Goodlander declined to respond to questions about the letter, or her support for the groups and their policies. She has, however, openly embraced identity politics, urging Granite Staters to vote based on the sex of the candidate and arguing that “it matters” if the Second Congressional District elects a woman, as opposed to a man.
Her opponent in the Democratic primary to succeed retiring U.S. Rep. Annie Kuster is former Executive Councilor Colin Van Ostern. Interestingly, while Goodlander leads Van Ostern by 10 points in the new St. Anselm College poll (41 to 31 percent), she’s trailing him among self-identified “very liberal” Democrats — the very people most likely to support these same far-left causes — 40 to 31 percent.
Republicans running in the Second Congressional District primary criticized Goodlander’s politics.
“It concerns me that the Democrat Party has embraced the idea of equity over merit, and separating society based on skin color, gender, and political views,” said Weare Republican Lily Tang Williams. “Using identity politics to divide citizens is a communist tactic I saw when I was growing up in Communist China.”
A campaign spokesman for Bill Hamlen, a Republican candidate from Hanover, told NHJournal that Goodlander’s endorsement “just reinforces what voters already know — she prioritizes the radical left’s agenda, not the people of the Second Congressional District.”
“Voters see what happens in big blue cities and states that defund their police — crime skyrockets and chaos ensues.”
And Vikram Mansharamani, Republican from Lincoln, added:
“This is nothing more than the usual identity politics nonsense that is tearing our country apart. I have fought back against identity politics in the boardroom and the classroom. When I was at Harvard, I was reprimanded for daring to say that America is a ‘Melting Pot’. When I served on corporate boards, I pushed back against DEI initiatives that diverted attention away from long-term shareholder value. I am not at all surprised that Maggie Goodlander supports DEI efforts and backs groups that want to defund the police.”
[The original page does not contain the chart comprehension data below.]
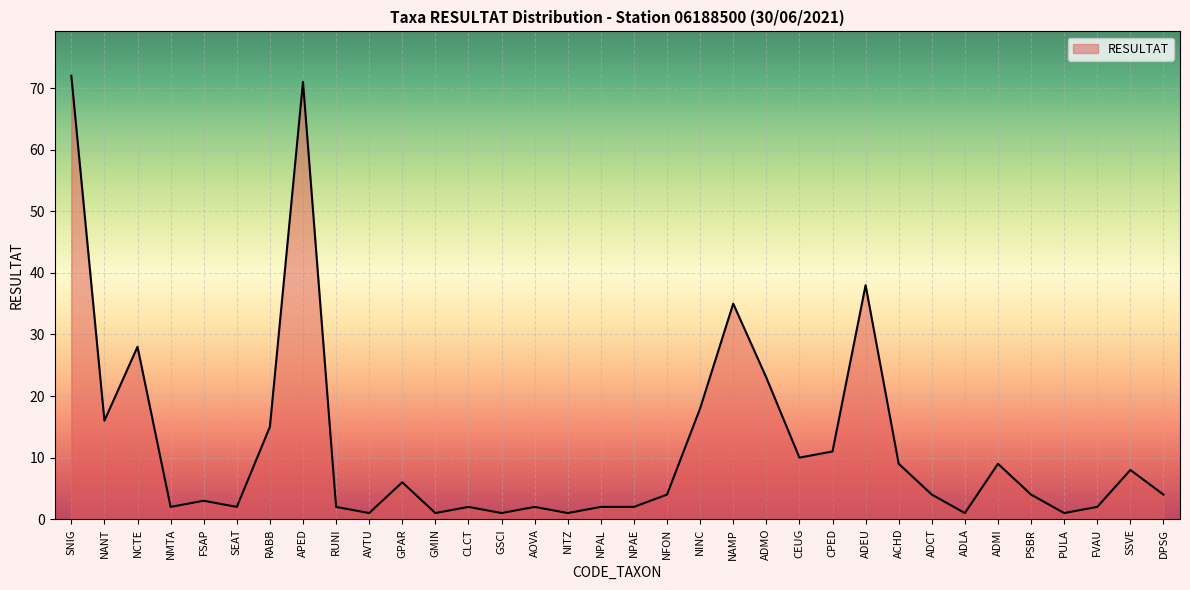

Reading left to right, what are all the values shown in this chart?

SNIG=72	NANT=16	NCTE=28	NMTA=2	FSAP=3	SEAT=2	RABB=15	APED=71	RUNI=2	AVTU=1	GPAR=6	GMIN=1	CLCT=2	GSCI=1	AOVA=2	NITZ=1	NPAL=2	NPAE=2	NFON=4	NINC=18	NAMP=35	ADMO=23	CEUG=10	CPED=11	ADEU=38	ACHD=9	ADCT=4	ADLA=1	ADMI=9	PSBR=4	PULA=1	FVAU=2	SSVE=8	DPSG=4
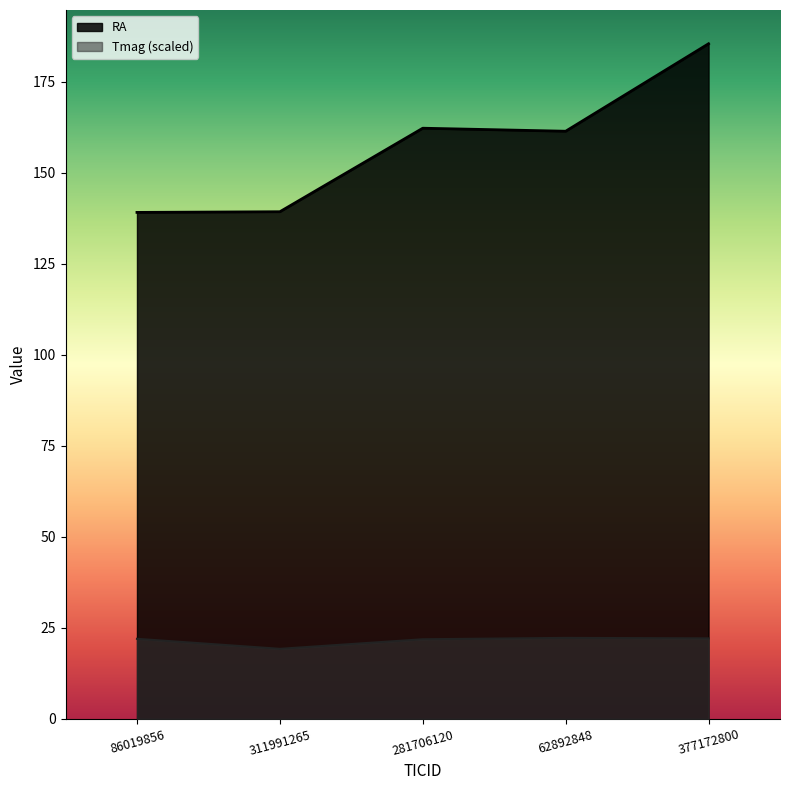

What is the sum of all RA values?

787.2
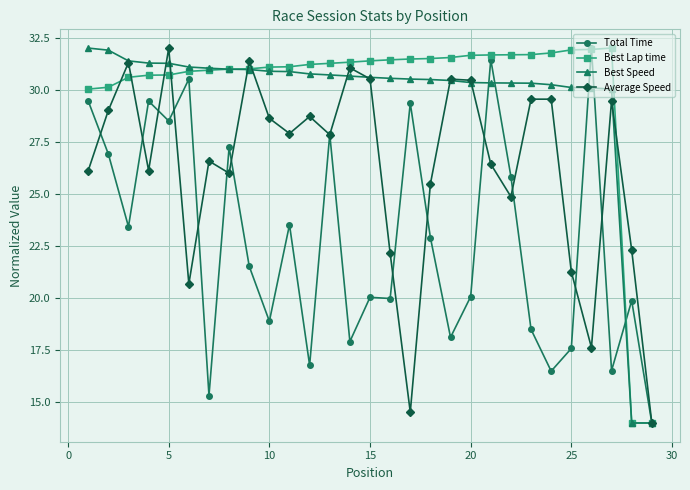

What is the value of the Best Speed point at the 8th from the left?

31.0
Goodlander’s actions four years ago may sound extreme to some voters today, but there was a dramatic shift to the left in the months after the George Floyd murder. Many political figures appeared to shrug off, or perhaps even sanction, rioting and violence.
In Boston at that time, protests devolved into clashes with police, vandalism, 40 arrests, looting, fires, and a summoning of the National Guard. Current Massachusetts Democratic Gov. Maura Healey, then the state’s attorney general, made headlines when she dismissed the violence in her remarks to the Greater Boston Chamber of Commerce.
“Yes, America is burning, but that’s how forests grow,” Healey said.
“Today’s protests are not a passing fad; they constitute a historically pivotal moment for antiracism that this country has arguably not seen since 1968,” Goodlander and other alumni claimed in their June 2020 letter. “Groton must not remain neutral.”